The quartet members aren’t exactly averse to a modicum of contemporary, more commercially oriented sounds either, and there is plenty of distortion in the mix on “Living, Breathing.” Dick works up a storm, which is nicely offset and complemented by far more laid-back trumpet and keyboard lines, while the bass nimbly trips the betwixt domain. And, if you’re in the mood for the odd ethereal departure, that is well addressed with the album closer which, despite its position in the track order, is idiosyncratically called “Interlude.”
Possibly the quirkiest part of Together, As One, from an Israeli perspective, is Robin. There is a tendency among quite a few of our fine jazz-playing boys and girls to serve up what is generally – and somewhat denigratingly – known as “falafel jazz.” That refers to numbers with a pretty main melody with, generally, a distinctly Jewish and/or Israeli tinge to it. Robin incorporates something akin to that, but Jurd leads from the front as the four-pronged effort takes all manner of intriguing turns.
GERARD PRESENCER – DANISH RADIO BIG BAND
Groove Travels
Edition Records
London-based Edition Records naturally focuses primarily on British jazz artists, but also takes in some interesting Scandinavian endeavor, such as bassist Jasper Hoiby. While Hoiby – who benefited from Laura Jurd’s sideman skills on his latest album, Fellow Creatures, relocated to London a few years ago, British trumpeter Gerard Presencer moved the other way and, for his latest release, enlisted the formidable support of the Danish Radio Big Band.

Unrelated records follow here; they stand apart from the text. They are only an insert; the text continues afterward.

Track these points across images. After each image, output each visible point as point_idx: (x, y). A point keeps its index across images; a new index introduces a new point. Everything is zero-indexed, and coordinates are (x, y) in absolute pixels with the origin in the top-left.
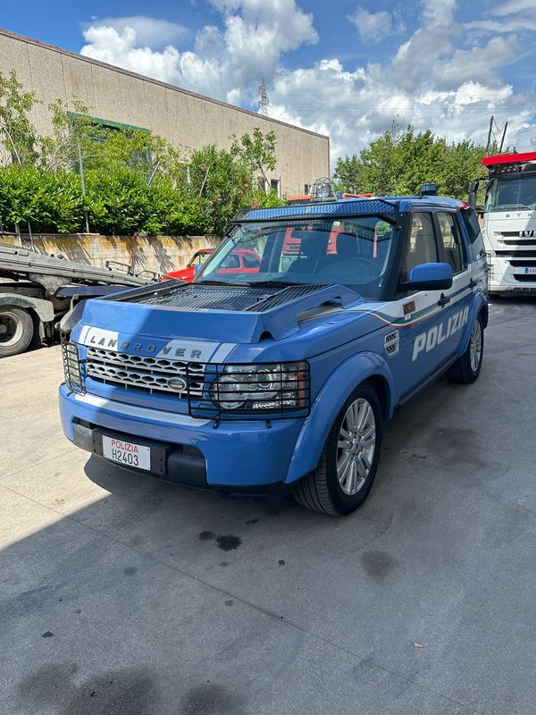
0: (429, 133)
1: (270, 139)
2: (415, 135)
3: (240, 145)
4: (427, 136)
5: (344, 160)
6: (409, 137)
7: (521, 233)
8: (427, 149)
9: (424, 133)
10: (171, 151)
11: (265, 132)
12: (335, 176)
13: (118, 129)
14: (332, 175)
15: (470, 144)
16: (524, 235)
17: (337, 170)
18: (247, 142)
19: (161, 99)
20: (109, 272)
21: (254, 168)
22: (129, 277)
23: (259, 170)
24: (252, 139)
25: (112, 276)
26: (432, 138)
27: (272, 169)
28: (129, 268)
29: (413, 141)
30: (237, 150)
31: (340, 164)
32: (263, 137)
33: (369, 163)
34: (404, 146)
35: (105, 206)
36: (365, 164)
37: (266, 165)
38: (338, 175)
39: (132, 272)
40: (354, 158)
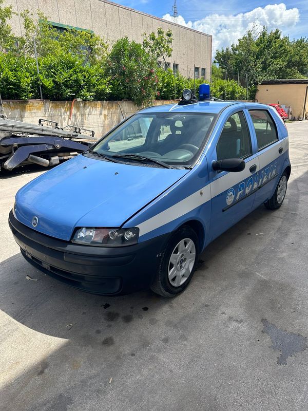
0: (277, 31)
1: (169, 35)
2: (268, 33)
3: (148, 40)
4: (276, 33)
5: (220, 51)
6: (264, 34)
8: (275, 42)
9: (274, 31)
10: (103, 45)
11: (166, 31)
12: (215, 62)
13: (66, 30)
14: (213, 61)
15: (305, 40)
17: (216, 58)
18: (153, 39)
19: (102, 10)
20: (40, 127)
21: (158, 55)
22: (56, 130)
23: (162, 57)
24: (157, 36)
25: (43, 130)
26: (280, 35)
27: (169, 56)
28: (57, 124)
29: (266, 37)
30: (147, 43)
31: (218, 54)
32: (165, 34)
33: (237, 52)
34: (261, 41)
35: (53, 81)
36: (235, 53)
37: (166, 53)
38: (217, 61)
39: (59, 126)
40: (227, 49)
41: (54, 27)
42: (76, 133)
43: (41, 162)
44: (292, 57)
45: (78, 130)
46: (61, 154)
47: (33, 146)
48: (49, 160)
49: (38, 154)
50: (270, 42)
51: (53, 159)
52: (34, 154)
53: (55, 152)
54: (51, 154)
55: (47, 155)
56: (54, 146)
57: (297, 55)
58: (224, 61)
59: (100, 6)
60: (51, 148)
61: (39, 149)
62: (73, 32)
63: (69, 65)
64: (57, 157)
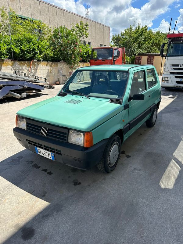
1: (87, 25)
2: (141, 27)
3: (75, 27)
4: (145, 27)
5: (115, 36)
6: (139, 27)
7: (180, 65)
8: (145, 32)
9: (144, 26)
10: (48, 29)
11: (84, 23)
12: (111, 42)
13: (27, 20)
14: (110, 41)
16: (181, 66)
17: (112, 39)
18: (78, 27)
19: (46, 9)
20: (16, 75)
21: (80, 36)
22: (25, 77)
23: (82, 37)
24: (79, 25)
25: (17, 77)
26: (147, 28)
27: (87, 37)
28: (25, 74)
29: (140, 29)
30: (74, 30)
31: (113, 37)
32: (84, 25)
33: (124, 37)
34: (137, 31)
35: (20, 49)
36: (123, 38)
37: (85, 36)
38: (113, 41)
39: (26, 75)
40: (118, 35)
41: (19, 17)
42: (36, 79)
43: (16, 96)
44: (154, 41)
45: (37, 78)
46: (27, 91)
47: (12, 86)
48: (21, 94)
49: (14, 91)
50: (142, 32)
51: (23, 94)
52: (11, 91)
53: (24, 90)
54: (22, 91)
55: (19, 92)
56: (23, 87)
57: (157, 40)
58: (117, 41)
59: (45, 7)
60: (22, 88)
61: (15, 88)
62: (31, 21)
63: (29, 41)
64: (25, 93)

Groove Travels, too, is a multifarious offering, and a finely crafted one. It opens with “Another Weirdo” which has the leader blowing mellifluously tender lines on flugelhorn, with the 21-piece ensemble fully in synch, engaging some “i” dotting and “t” crossing. It is a deftly balanced effort that ebbs and flows almost imperceptibly.

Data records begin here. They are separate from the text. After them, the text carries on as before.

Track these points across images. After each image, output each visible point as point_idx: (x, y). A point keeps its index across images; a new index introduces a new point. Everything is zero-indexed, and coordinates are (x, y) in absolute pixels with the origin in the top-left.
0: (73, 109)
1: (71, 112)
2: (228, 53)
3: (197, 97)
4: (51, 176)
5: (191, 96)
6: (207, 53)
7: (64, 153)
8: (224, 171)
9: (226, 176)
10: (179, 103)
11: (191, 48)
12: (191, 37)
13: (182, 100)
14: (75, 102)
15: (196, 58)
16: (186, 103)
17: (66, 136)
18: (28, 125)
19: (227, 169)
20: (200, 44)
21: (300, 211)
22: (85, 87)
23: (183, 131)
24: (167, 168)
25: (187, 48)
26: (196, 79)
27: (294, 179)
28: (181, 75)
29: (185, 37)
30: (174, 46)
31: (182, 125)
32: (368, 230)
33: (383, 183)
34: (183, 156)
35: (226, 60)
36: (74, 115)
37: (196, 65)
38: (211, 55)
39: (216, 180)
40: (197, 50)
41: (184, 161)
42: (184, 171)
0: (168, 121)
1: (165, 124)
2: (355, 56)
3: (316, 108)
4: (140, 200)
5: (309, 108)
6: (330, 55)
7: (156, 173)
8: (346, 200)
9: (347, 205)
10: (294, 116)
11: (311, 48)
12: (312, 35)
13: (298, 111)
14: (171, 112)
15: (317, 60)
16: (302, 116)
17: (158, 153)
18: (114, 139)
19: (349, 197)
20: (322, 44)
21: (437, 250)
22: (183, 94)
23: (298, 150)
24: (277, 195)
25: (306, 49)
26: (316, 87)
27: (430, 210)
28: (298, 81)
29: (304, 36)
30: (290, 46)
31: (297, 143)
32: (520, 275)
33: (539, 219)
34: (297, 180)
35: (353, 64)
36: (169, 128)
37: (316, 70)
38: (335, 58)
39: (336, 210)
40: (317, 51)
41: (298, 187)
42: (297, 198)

Presencer explains in the liner notes that the titular “grooves” come from all kinds of places, cultures and temporal slots in his 25-year working life to date. They take in Middle Eastern riffs, bluesy trails and Latinesque material, all adroitly mixed and seasoned to produce a tasty spirited and textural brew.
The leader clearly has an expansive zone of reference, and the arrangements are watertight, and just equally fascinating, throughout. On “Blues for Des,” Presencer and the gang ramp up the energy level, before matters take a more gentle turn on “Ballad” or “Tango for the Misunderstood.”
Things move in a decidedly more down-and-dirty direction with “The Devil’s Larder,” somewhat mitigated by Presencer’s trumpet top lines, but there’s generally a snarl in there somewhere.
And the Fab Four would, no doubt, applaud the trumpeter’s Latin- leaning scoring of the Beatles’ “Eleanor Rigby.”
KERSTIN HABERECHT
Essence
Double Moon records
Kerstin Haberecht is another young horn-playing leader to watch out for. Essence is the 28-year-old German saxophonist’s debut album, and she clearly has a mature head on her young shoulders.
This is a quartet effort, with compatriot sidemen Nicolas Hering on piano and Fender Rhodes, Bastian Weinig on bass and Mathis Grossman on drums. Haberecht paid her dues before getting down to putting out her own work – she penned all nine tracks – and her big-band experience plainly stood her in good stead for this project.
The leader alternates between gossamer lines, such as on “Lullaby for M,” and shows she is not afraid of dishing out more robust stuff, as exemplified by a dynamic solo on “The Machine.” Things get a little dark on the more amorphous “Schlafloser Februar,” as one would expect from a number the title of which translates as “Sleepless February.”
Haberecht knows where her jazz comes from, and is evidently fully conversant with the roots and confident enough to take them with her on her own journey. Essence is a fine debut.